Ungeschickt stolperte Hicks bei seiner versuchten Landung über die Lichtung, die er angesteuert hatte. Sie lag viel weiter östlich als die Bucht, die er eigentlich zum Ziel hatte, aber Hicks wollte nicht riskieren versehentlich den Standpunkt ihres Verstecks preiszugeben, also war er nicht direkt in dessen Richtung geflogen.

Erschöpft schleppte er sich unter das schützende Blätterdach und sank in sich zusammen. Ihm tat alles weh und er hatte ein schlechtes Gewissen, weil er seinen Vater und die anderen einfach zurückgelassen hatte. Aber was hätte er tun sollen?

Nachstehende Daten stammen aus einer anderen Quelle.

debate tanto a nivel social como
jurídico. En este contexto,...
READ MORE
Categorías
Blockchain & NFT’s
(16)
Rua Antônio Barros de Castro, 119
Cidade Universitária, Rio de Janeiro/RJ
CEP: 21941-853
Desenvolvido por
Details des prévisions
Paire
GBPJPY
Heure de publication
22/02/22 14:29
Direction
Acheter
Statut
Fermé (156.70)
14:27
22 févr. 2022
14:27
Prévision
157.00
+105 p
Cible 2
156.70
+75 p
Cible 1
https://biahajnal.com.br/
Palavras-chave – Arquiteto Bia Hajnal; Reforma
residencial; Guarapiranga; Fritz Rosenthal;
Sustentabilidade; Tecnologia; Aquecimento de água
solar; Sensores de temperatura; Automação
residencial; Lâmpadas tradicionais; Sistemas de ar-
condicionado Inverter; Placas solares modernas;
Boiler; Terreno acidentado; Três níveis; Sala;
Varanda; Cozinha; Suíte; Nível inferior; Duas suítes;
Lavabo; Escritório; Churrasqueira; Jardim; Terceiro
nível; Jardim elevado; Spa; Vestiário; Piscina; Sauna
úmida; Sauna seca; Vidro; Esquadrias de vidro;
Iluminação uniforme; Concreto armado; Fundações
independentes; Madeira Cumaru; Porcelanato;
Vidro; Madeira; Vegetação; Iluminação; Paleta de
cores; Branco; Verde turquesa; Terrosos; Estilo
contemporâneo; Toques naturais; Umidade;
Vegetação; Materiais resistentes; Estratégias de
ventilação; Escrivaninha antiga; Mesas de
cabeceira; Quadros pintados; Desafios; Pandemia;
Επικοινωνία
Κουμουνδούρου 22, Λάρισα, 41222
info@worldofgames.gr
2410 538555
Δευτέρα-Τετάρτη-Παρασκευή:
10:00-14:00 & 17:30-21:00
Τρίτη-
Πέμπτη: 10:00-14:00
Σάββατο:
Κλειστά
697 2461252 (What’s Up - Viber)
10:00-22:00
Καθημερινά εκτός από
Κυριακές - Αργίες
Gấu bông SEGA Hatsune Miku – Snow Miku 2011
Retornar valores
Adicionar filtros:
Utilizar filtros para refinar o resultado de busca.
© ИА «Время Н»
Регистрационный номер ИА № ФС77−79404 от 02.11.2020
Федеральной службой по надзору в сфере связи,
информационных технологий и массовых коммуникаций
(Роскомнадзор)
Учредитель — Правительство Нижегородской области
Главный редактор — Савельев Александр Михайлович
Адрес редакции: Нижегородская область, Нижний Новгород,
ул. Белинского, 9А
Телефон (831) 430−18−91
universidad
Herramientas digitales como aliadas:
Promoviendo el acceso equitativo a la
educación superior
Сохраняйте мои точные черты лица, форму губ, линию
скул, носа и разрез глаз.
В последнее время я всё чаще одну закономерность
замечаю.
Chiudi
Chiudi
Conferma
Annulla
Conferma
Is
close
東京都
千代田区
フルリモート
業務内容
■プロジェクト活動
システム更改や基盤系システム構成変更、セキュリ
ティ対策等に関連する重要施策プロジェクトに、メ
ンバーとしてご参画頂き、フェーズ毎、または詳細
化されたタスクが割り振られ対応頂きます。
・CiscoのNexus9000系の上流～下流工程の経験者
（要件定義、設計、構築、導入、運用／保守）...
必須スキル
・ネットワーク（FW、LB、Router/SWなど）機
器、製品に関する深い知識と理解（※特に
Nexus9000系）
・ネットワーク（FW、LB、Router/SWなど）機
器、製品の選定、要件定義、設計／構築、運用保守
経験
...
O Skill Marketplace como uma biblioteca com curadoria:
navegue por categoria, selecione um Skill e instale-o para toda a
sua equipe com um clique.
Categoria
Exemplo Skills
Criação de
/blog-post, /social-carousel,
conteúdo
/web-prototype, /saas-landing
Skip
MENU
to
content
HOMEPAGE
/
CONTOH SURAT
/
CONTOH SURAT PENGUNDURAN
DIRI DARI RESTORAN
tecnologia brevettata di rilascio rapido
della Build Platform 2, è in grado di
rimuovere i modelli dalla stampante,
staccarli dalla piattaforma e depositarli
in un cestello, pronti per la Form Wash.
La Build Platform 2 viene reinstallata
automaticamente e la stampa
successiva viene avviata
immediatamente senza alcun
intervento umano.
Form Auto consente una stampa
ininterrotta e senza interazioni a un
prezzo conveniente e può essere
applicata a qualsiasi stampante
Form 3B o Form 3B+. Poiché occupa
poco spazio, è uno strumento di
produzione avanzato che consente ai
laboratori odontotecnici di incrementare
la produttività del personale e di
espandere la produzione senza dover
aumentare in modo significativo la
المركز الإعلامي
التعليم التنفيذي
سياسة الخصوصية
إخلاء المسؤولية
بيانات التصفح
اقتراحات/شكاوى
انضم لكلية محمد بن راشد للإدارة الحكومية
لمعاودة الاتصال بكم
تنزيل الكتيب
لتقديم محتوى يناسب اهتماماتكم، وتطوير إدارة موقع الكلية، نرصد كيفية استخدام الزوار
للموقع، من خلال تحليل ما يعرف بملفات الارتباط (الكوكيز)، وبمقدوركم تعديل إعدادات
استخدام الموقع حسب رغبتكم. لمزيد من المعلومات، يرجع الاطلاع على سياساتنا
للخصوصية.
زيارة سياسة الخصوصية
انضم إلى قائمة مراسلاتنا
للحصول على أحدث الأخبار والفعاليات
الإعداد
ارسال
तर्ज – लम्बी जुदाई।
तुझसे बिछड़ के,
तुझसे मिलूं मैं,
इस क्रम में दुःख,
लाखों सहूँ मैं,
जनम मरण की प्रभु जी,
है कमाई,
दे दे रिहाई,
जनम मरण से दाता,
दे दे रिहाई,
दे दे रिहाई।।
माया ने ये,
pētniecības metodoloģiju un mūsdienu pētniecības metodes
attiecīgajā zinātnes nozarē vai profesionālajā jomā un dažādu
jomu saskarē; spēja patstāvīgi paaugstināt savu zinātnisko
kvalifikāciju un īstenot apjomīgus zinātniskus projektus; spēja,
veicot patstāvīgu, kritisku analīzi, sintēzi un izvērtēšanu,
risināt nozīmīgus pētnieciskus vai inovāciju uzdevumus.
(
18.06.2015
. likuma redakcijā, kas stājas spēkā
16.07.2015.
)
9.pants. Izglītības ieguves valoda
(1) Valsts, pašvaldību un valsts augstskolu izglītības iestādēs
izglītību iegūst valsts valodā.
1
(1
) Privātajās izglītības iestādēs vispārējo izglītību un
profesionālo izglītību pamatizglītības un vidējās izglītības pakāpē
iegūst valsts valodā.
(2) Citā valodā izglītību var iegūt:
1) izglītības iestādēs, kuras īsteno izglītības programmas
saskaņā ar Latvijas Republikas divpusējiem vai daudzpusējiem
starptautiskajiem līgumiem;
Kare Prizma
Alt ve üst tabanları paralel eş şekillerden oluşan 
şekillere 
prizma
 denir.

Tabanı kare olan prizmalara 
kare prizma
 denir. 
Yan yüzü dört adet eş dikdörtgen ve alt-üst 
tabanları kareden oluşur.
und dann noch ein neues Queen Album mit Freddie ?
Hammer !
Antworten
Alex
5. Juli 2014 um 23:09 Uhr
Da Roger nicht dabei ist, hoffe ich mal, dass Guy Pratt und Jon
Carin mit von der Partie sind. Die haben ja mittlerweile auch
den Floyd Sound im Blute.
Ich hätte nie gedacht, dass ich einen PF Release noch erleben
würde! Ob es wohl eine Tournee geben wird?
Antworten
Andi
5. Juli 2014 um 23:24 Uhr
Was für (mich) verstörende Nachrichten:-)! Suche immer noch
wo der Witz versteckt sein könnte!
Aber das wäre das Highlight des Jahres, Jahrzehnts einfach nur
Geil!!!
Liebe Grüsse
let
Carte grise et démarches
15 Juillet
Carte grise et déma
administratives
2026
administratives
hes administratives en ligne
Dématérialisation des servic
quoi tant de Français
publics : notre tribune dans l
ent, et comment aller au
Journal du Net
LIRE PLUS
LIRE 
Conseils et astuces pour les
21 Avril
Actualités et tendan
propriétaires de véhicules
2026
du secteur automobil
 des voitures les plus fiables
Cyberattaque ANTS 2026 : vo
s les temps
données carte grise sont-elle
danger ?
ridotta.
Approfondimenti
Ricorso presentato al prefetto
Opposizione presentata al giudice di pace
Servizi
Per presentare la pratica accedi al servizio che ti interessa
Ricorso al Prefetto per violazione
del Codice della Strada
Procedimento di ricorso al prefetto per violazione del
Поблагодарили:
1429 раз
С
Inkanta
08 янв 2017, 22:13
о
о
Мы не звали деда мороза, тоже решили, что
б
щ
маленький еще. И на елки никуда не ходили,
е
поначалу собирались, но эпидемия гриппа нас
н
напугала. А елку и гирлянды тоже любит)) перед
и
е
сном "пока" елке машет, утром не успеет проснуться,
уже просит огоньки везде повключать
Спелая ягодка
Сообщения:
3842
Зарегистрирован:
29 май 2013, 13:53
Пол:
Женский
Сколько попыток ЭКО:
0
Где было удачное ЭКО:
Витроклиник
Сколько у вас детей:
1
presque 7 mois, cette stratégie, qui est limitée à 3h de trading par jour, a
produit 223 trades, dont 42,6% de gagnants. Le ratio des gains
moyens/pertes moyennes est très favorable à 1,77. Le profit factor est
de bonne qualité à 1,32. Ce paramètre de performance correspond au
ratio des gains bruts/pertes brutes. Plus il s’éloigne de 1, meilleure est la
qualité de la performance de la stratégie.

Wäre er geblieben, hätte er auch nicht viel ausrichten können, Alvin hätte ihn wieder eingesperrt und vermutlich innerhalb der nächsten paar Tage zu Tode gefoltert. Da hatte sein Vater schon recht. Trotzdem fühlte er sich feige und wie ein Verräter.

Müde lehnte er sich an den Stamm einer alten Eiche und döste ein wenig. Er durfte hier nicht einschlafen, aber er musste etwas Kraft sammeln um seinen Weg zur Bucht fortsetzen zu können.